* **Data for the task**
=====
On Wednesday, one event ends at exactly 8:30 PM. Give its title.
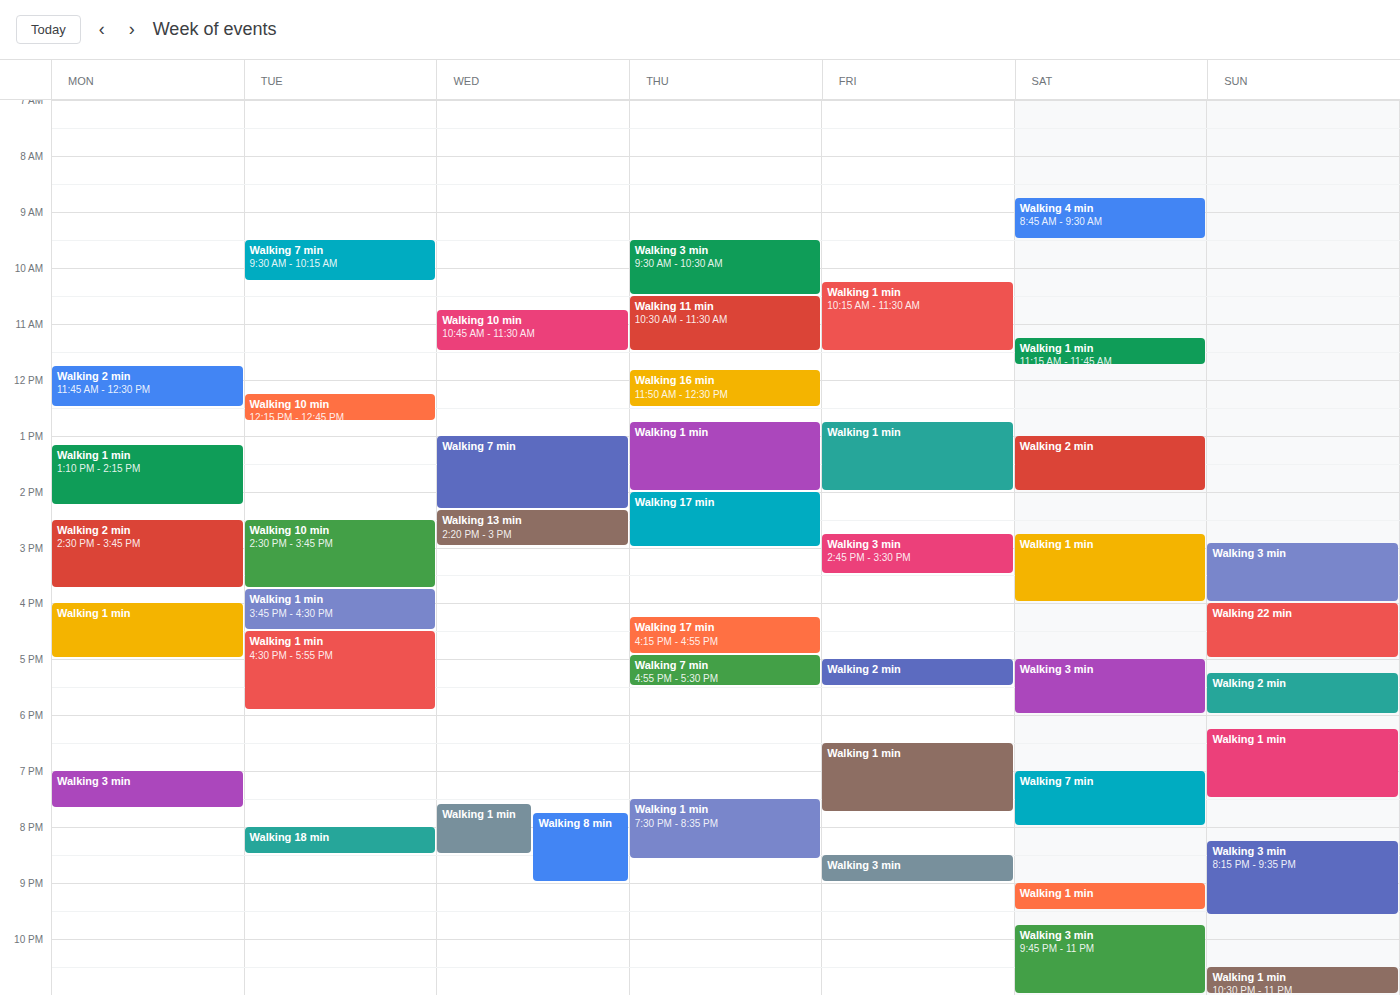
"Walking 1 min"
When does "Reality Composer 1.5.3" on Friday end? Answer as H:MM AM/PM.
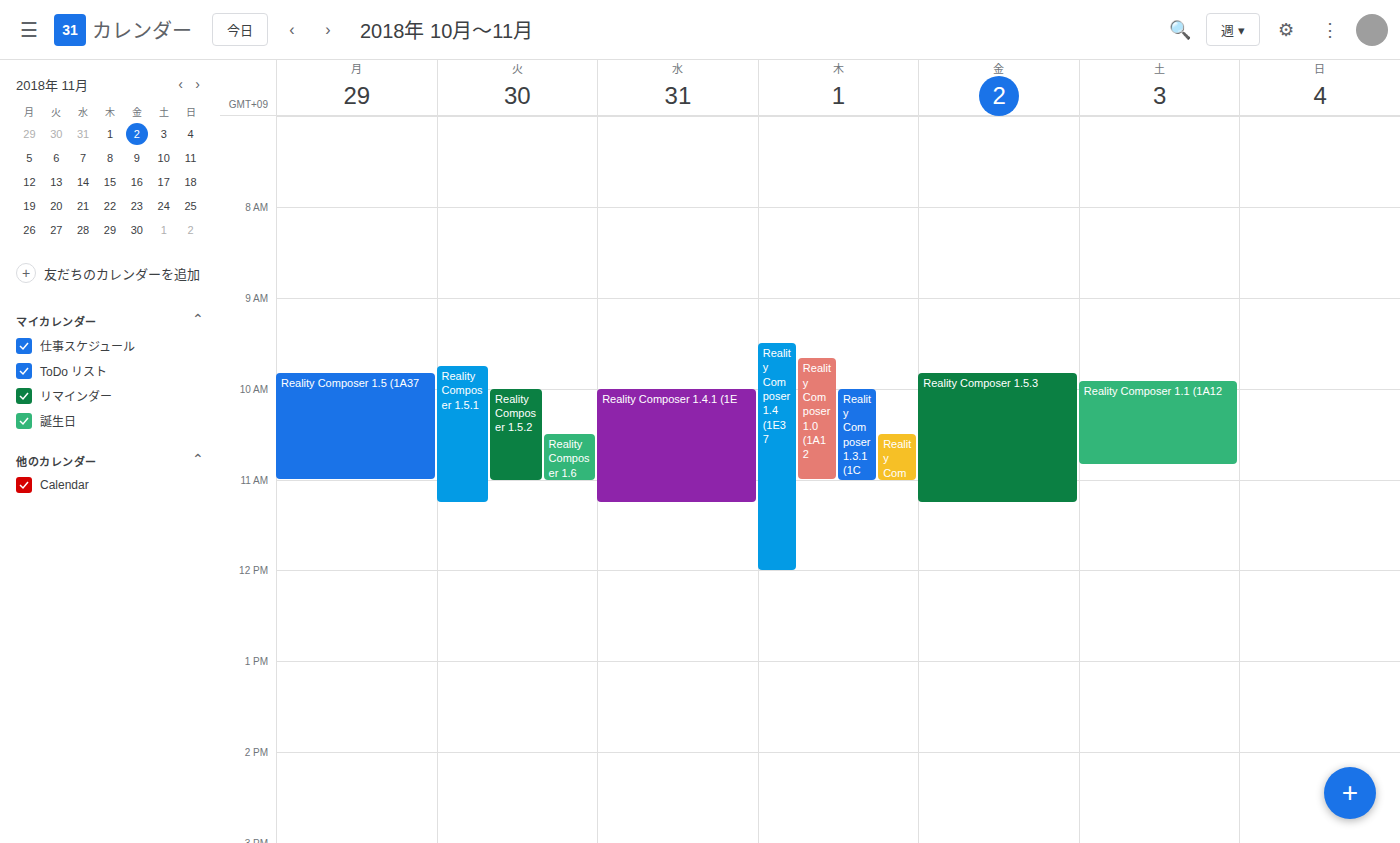
11:15 AM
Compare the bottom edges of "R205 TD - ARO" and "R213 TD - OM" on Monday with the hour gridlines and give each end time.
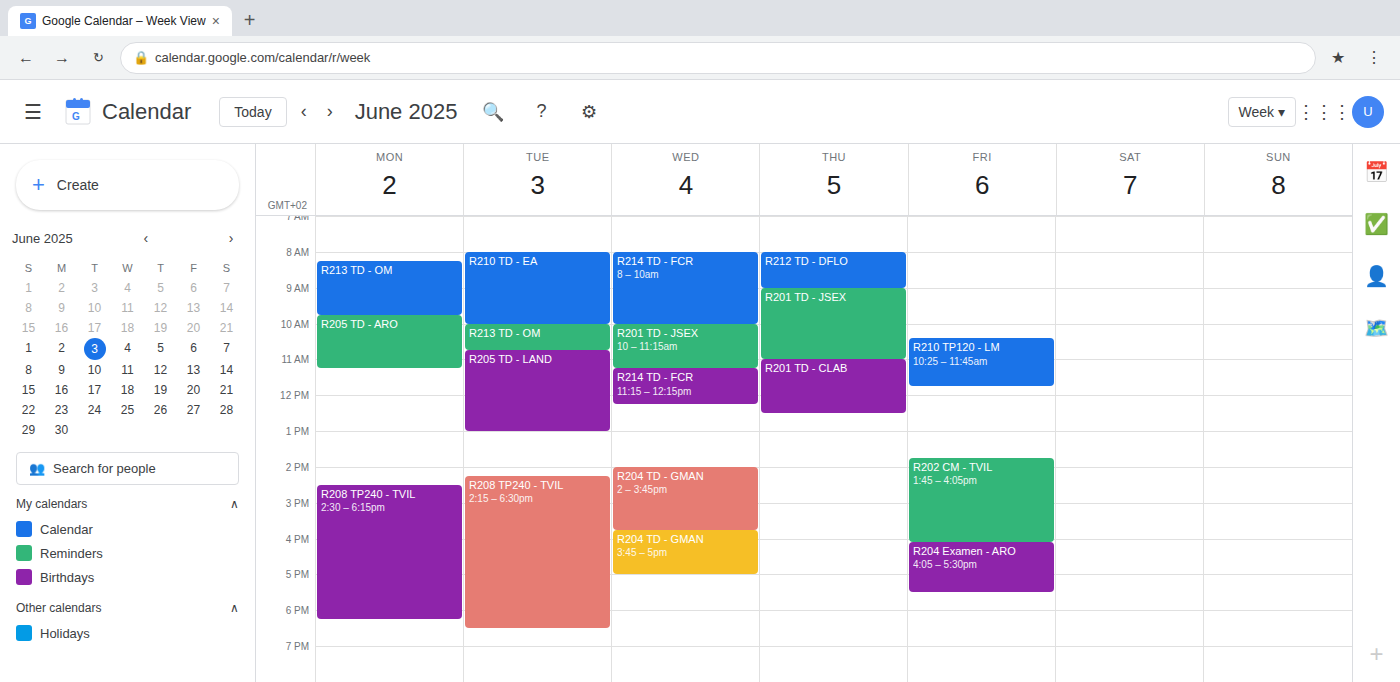
"R205 TD - ARO": 11:15, neither: a quarter of the way from the 11:00 line to the 12:00 line. "R213 TD - OM": 09:45, neither: three quarters of the way from the 09:00 line to the 10:00 line.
=====
* **Exercise goal**
Please return every one of the records above word for word, leaving the pictures out.

* **Answer to this exercise**
On Wednesday, one event ends at exactly 8:30 PM. Give its title.
"Walking 1 min"
When does "Reality Composer 1.5.3" on Friday end? Answer as H:MM AM/PM.
11:15 AM
Compare the bottom edges of "R205 TD - ARO" and "R213 TD - OM" on Monday with the hour gridlines and give each end time.
"R205 TD - ARO": 11:15, neither: a quarter of the way from the 11:00 line to the 12:00 line. "R213 TD - OM": 09:45, neither: three quarters of the way from the 09:00 line to the 10:00 line.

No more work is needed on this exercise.